▶ Given text

[Start of section]

Monica Juneja in the preface to Simone Wille’s book “Modern Art in Pakistan” asks if a history of modernist art that goes beyond being a set of ‘responses’ to European master narratives be conceived? I admit this question intrigues me. There is of course a growing scholarship regarding a ‘revisionist historiography’ that shifts the locus from the West to elsewhere. Could this ‘elsewhere’ be our locale? Could this retrospective article on Anwar Jalal Shemza’s art and life lead us to unapologetic acceptance of pre-colonial, colonial and post colonial patterns in thought and behavior? Simone Wille observes that modernist artists in Pakistan largely draw on “memories-available through textual and visual records-of the Mughal and Persianate Worlds” and seek to articulate a cultural imagery in order to create links with a ‘transcultural past’ in a bid to construct a sense of self and locality. (Wille).

 

Before bringing Shemza’s art into the forefront, let’s look at another idea. Homi. K. Bhabha talks of a ‘double perspective’ regarding the colonial and post- colonial narratives regarding creativity.( in conversation with Susan. S. Bean. (Midnight to the Boom; Painting in India after independence). The said double perspective accepts the situation of unfreedom, lack of rights, demoralization, and dehumanization of people in a colonial set up and yet it suggests the creation of certain opportunities for creativity as an agent of change in times of repression, cultural and political pressures. In my view, this model could be of help in studying Shemza’s art, especially in Britain. Revisiting Shemza’s oeuvre in search of fresh historical, intellectual and artistic enquiry is a just cause.

 

The idea of this Retrospective is not to break down or look at the ‘deconstruction’, ‘configuration’, ‘re-configuration’, or the ‘rhythmic linear arrangements’, ‘stylistic’, ‘symmetrical’, ‘asymmetrical’ in his art.

 

This retrospective article is a quest and an attempt to look and contextualize the ‘new kind of art, artists and aesthetic values’ (Thakurta) in order to rethink, redefine, resituate and broaden the areas of enquiry. The question to ask today is if Shemza can be accepted as the harbinger of new thoughts in Pakistani art. Can his importance be reasserted for a new audience, a newer generation?

[End of section]

▶ Dataset records
[Start of section]

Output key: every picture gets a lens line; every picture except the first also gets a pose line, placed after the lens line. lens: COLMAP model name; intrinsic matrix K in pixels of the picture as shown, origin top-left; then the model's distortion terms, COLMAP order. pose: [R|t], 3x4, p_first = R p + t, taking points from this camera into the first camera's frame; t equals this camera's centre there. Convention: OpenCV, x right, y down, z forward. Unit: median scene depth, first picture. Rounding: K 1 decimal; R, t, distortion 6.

[End of section]
[Start of section]

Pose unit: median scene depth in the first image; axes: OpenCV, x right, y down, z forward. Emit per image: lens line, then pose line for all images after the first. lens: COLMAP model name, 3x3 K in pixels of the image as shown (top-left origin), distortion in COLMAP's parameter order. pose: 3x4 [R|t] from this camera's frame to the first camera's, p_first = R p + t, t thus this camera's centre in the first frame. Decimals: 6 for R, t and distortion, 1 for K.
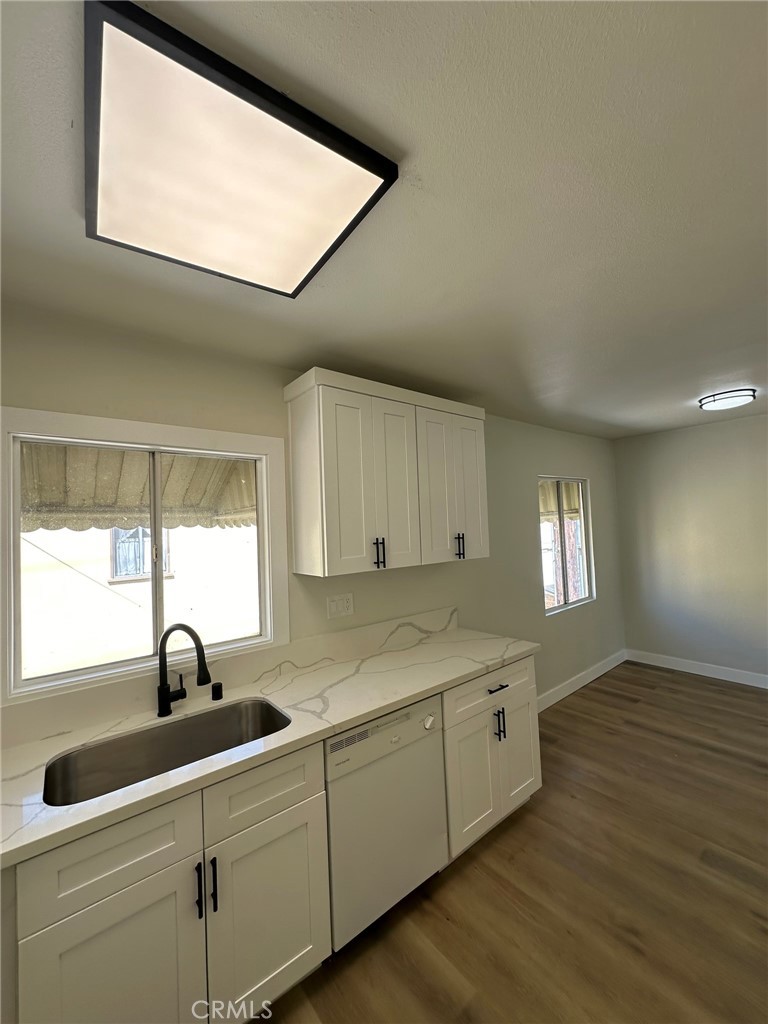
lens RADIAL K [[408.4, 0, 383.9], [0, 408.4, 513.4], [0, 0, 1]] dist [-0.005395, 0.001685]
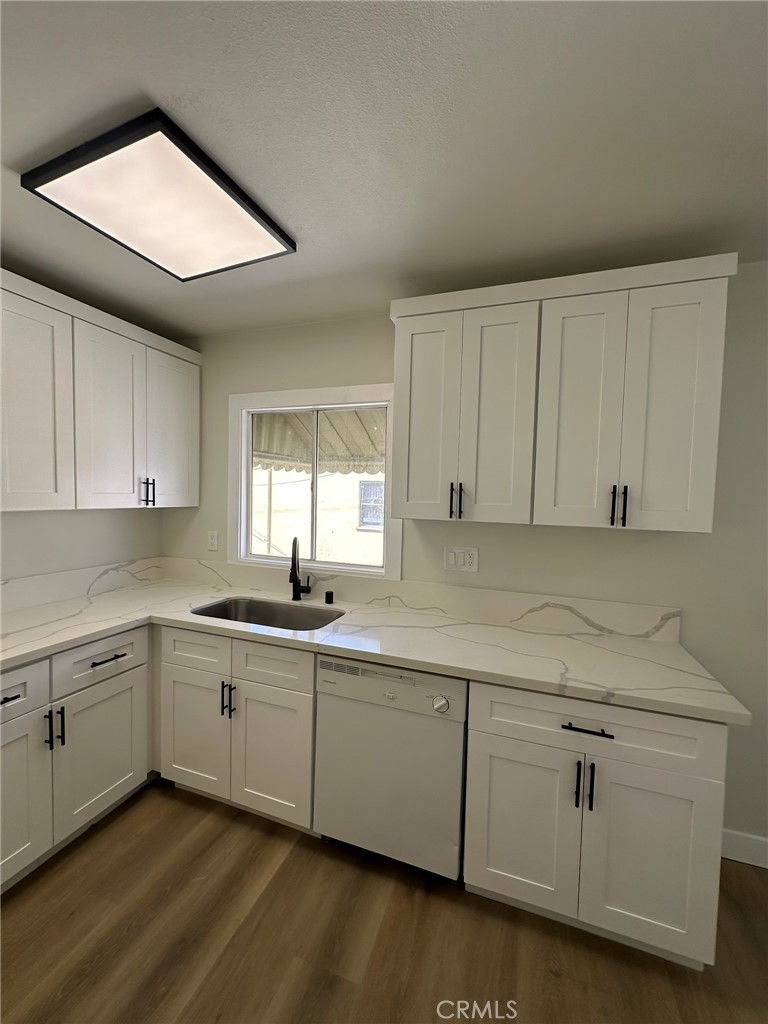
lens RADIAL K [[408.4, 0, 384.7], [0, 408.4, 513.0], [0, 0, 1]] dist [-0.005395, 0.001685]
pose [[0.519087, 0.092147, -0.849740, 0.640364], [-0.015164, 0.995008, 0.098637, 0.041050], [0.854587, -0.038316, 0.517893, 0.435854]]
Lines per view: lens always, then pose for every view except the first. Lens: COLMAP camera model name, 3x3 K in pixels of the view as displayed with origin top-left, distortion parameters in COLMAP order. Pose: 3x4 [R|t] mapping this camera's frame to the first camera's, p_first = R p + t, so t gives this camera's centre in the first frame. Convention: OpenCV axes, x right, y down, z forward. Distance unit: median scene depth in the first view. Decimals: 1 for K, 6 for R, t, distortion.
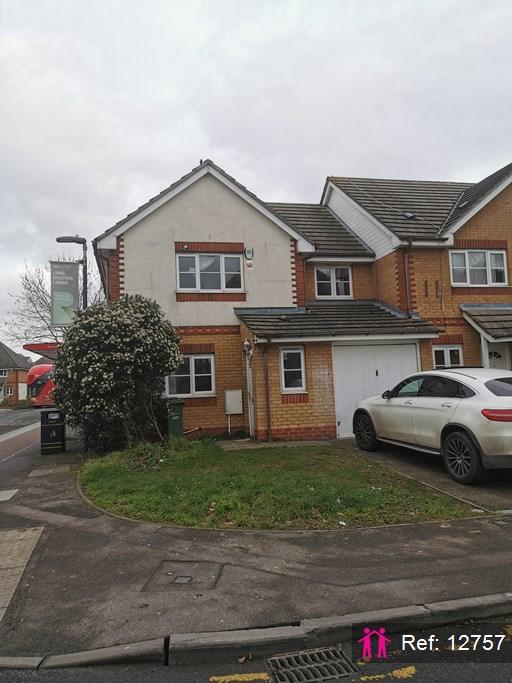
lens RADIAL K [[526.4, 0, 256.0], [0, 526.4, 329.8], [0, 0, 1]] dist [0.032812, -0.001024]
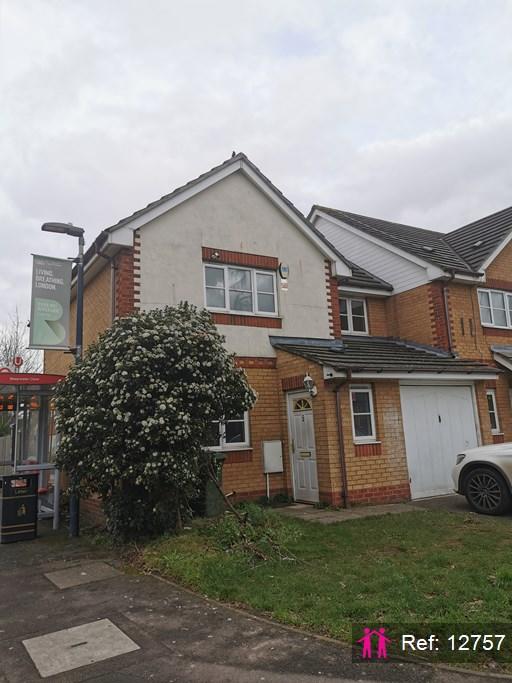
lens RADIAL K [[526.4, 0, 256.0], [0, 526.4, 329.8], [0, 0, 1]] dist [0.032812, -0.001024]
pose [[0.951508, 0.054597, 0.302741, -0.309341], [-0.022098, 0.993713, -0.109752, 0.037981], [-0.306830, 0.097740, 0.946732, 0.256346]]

[End of section]
[Start of section]

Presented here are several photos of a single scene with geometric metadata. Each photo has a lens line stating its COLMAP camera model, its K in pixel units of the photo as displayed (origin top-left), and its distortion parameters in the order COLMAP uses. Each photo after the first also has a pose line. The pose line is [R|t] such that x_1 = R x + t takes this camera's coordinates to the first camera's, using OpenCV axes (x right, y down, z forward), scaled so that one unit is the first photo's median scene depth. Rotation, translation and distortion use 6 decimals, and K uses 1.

[End of section]

▶ Required tasks
1: Answer these questions using the essay on Shemza's art:
(a) Who wrote the preface to Simone Wille's book "Modern Art in Pakistan"?
(b) What term does Homi K. Bhabha use for his view of colonial and post-colonial narratives about creativity?
(c) Whose name is cited as the source of the phrase "new kind of art, artists and aesthetic values"?
2: Reproduce the essay on Shemza's art from "The idea of" up to and including "in his art.".

▶ Solutions to the problems
1:
(a) Monica Juneja
(b) A "double perspective"
(c) Thakurta

2:
The idea of this Retrospective is not to break down or look at the ‘deconstruction’, ‘configuration’, ‘re-configuration’, or the ‘rhythmic linear arrangements’, ‘stylistic’, ‘symmetrical’, ‘asymmetrical’ in his art.